TWISTED
"She had a secret library of psychological case histories, featuring pathological and brutal departures from normalcy in the area of sex. She never missed a weird movie. Terror in any form excited her physically...."
Helen Lathrup had a curious twist in her imagination ... a twist that needed an outlet in real life. Close friends found themselves drawn into a nightmare world of terror and guilt. Finally one violent act triggered an explosion.
"She's the kind of woman who can make a man hate and despise himself—and hate her even more for making him feel that way. I'm not the only one she's put a knife into. Do you hear what I'm saying, do you understand? I'm not her first victim. There were others before me, so many she's probably lost count. But she'll do it once too often. She'll insert the blade so skillfully that at first Number Fifteen or Number Twenty-two won't feel any pain at all. Just a warm gratefulness, an intoxicating sort of happiness. Then she'll slowly start twisting the blade back and forth ... back and forth ... until the poor devil has been tormented beyond endurance. He'll either wrap a nylon stocking around her beautiful white throat or something worse, something even uglier, will happen to her. I know exactly how her mind works, I know every one of her tricks. I keep seeing her in a strapless evening gown, with that slow, careful smile on her lips. She's very careful about how she smiles when she has the knife well-sharpened. It's a wanton smile, but much too ladylike and refined to give her the look of a bar pickup or a hip-swinging tramp. Brains and beauty, delicacy of perception, sophistication, grace. But if she were lying in a coffin just how many of those qualities do you think she'd still possess? Not many, wouldn't you say? Not even her beauty ... if someone with a gun took careful aim and made a target of her face."

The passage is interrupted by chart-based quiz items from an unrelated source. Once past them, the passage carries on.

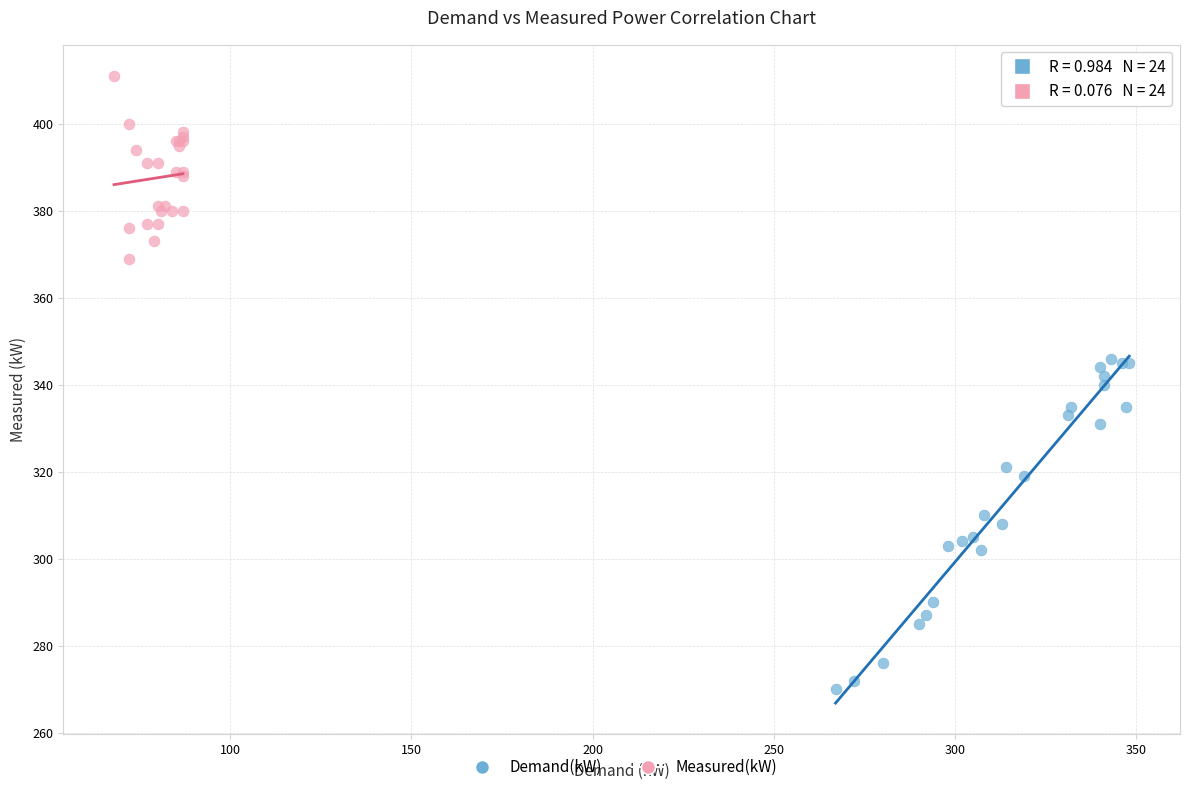

What are all the series names shown in the legend?

Demand(kW), Measured(kW)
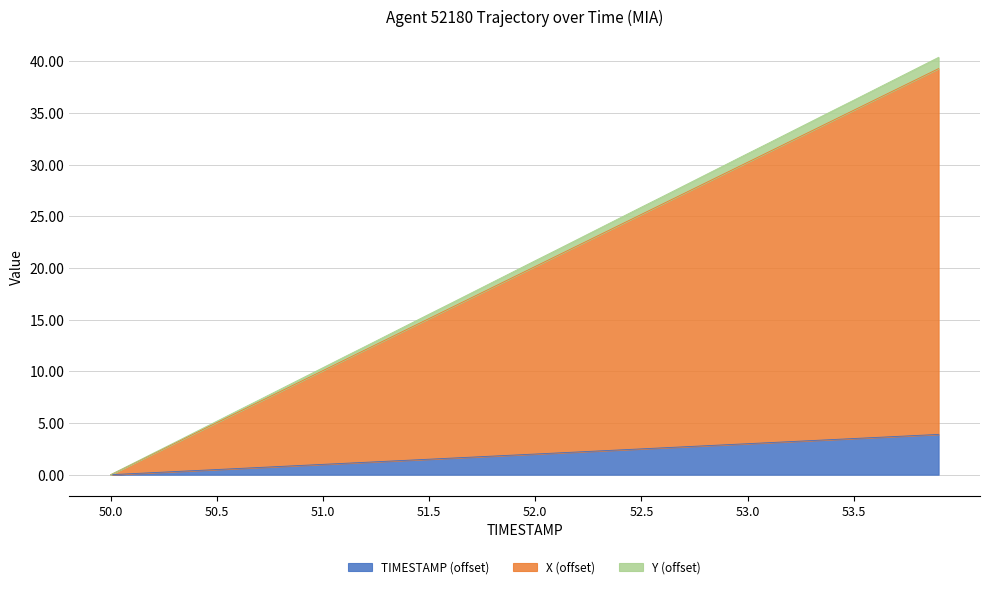

Rank the categories by TIMESTAMP value from highest to lowest.

53.9, 53.8, 53.7, 53.6, 53.5, 53.4, 53.3, 53.2, 53.1, 53.0, 52.9, 52.8, 52.7, 52.6, 52.5, 52.4, 52.3, 52.2, 52.1, 52.0, 51.9, 51.8, 51.7, 51.6, 51.5, 51.4, 51.3, 51.2, 51.1, 51.0, 50.9, 50.8, 50.7, 50.6, 50.5, 50.4, 50.3, 50.2, 50.1, 50.0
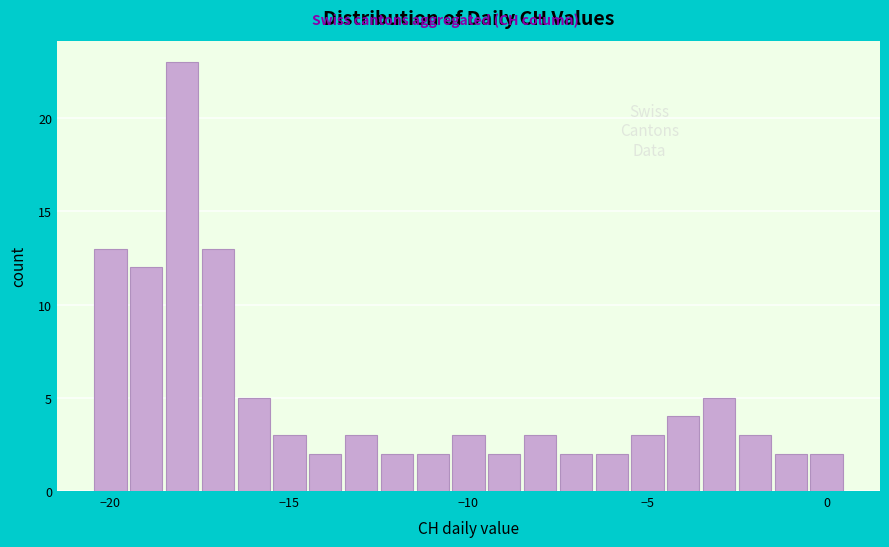

Around what value on the x-axis is the tallest bar? Give the approximate position of its centre, as read against the axis.

-18.0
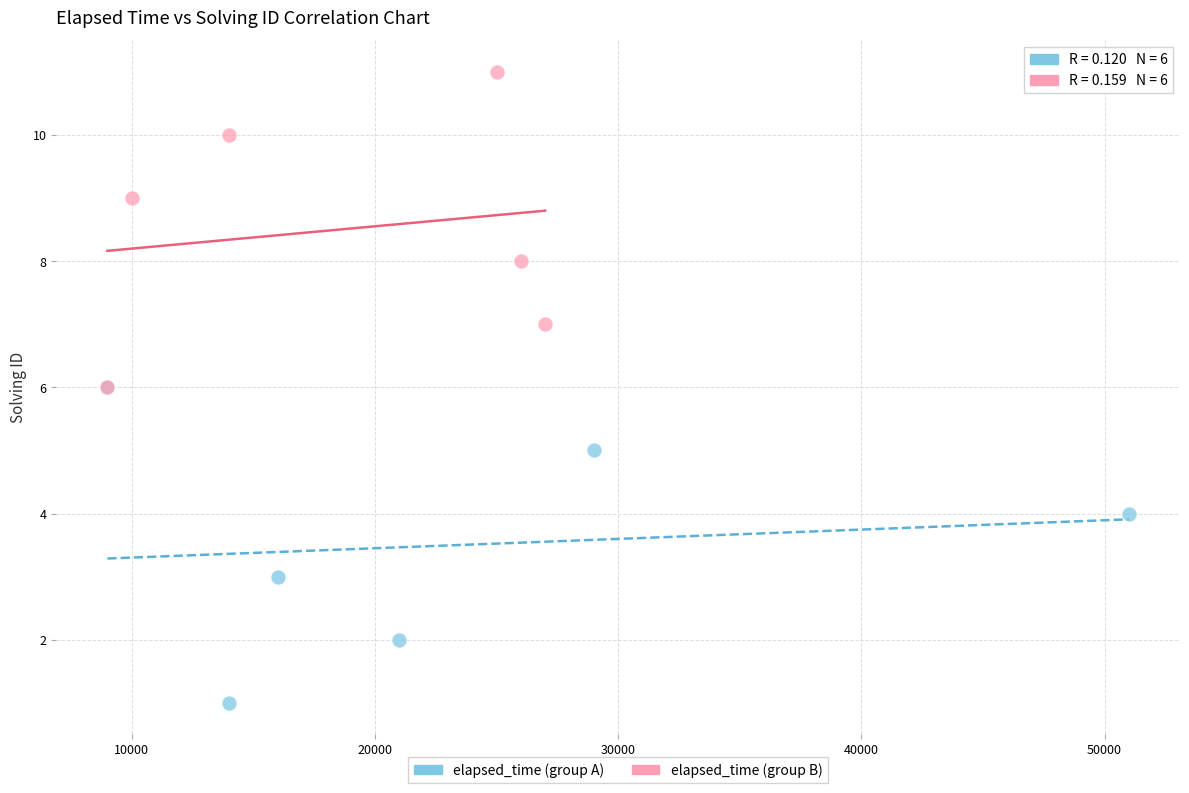

Which series contains the lowest Y value?

elapsed_time (group A)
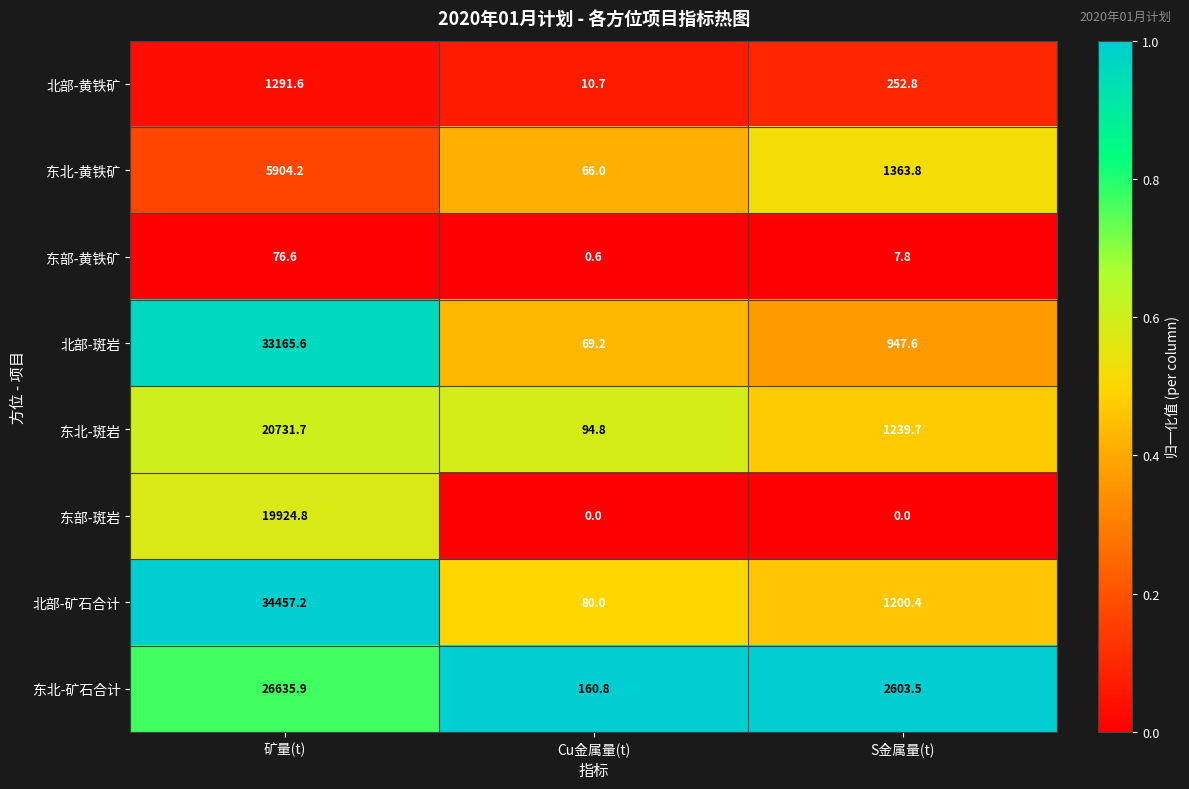

Which series has the largest range (max minus min)?

北部-矿石合计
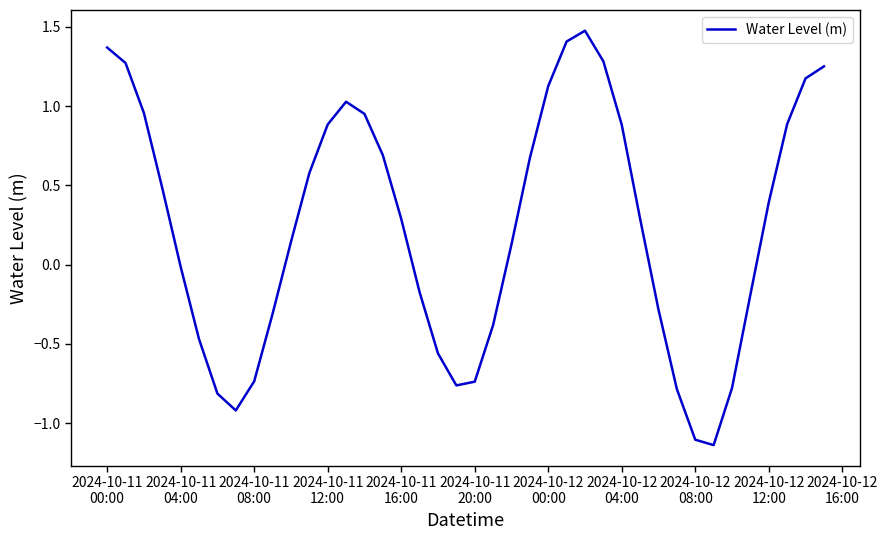

What is the greatest value displayed?

1.5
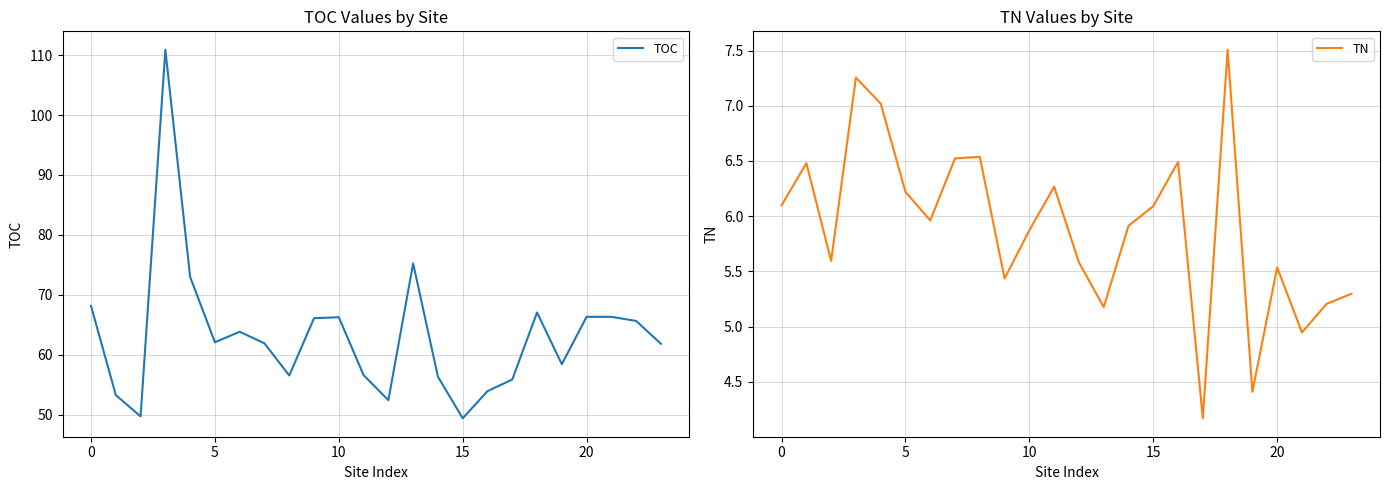

Does the chart display data point markers on the line(s)?

No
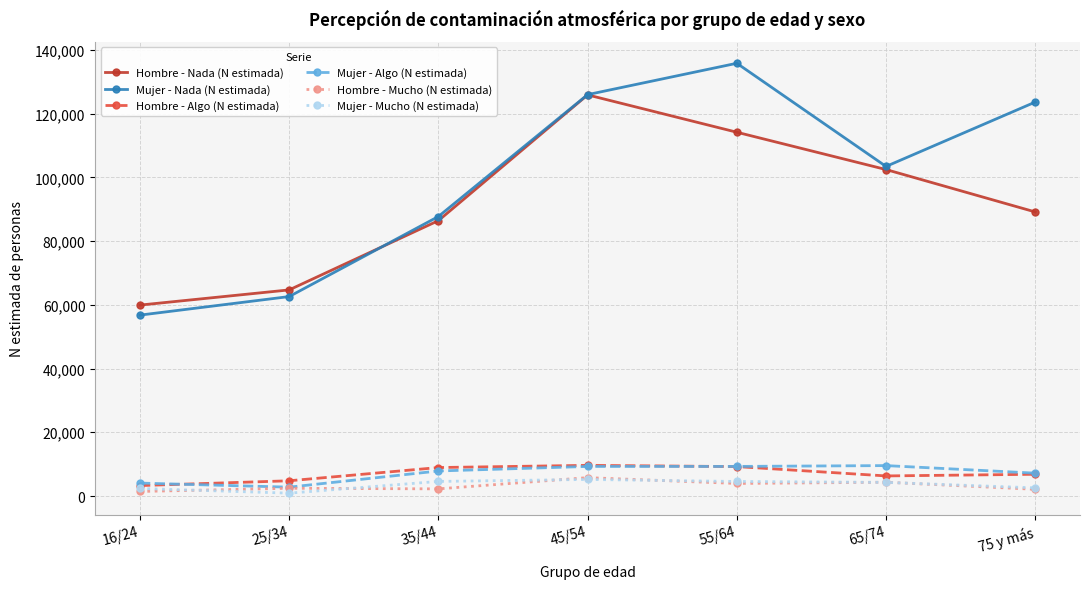

True or false: Mujer - Mucho (N estimada) and Mujer - Nada (N estimada) intersect in this chart.

False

The voice did not rise above a whisper, but there was cold malice and bitterness in it, and something even more sinister that seemed to be clamoring for release. It was just one of many millions of voices, cordial or angry or completely matter-of-fact that came and went in the busy conversational life of New York City. It might have come from almost anywhere—a quickly lifted and re-cradled telephone receiver perhaps, or from a recording on tape or from the recklessly confidential lips of a man or woman seated in a crowded bus, or walking along the street in the company of a close friend.
It might even have been addressed to no one in particular—an angry outburst prompted by some mentally unbalanced person's compulsive need to bare secret, brutally uninhibited thoughts.
But whatever its precise nature and from whatever source arising, it was quickly lost and swallowed up in the vast conversational hum of a city that was no stranger to startling statements and ugly threats.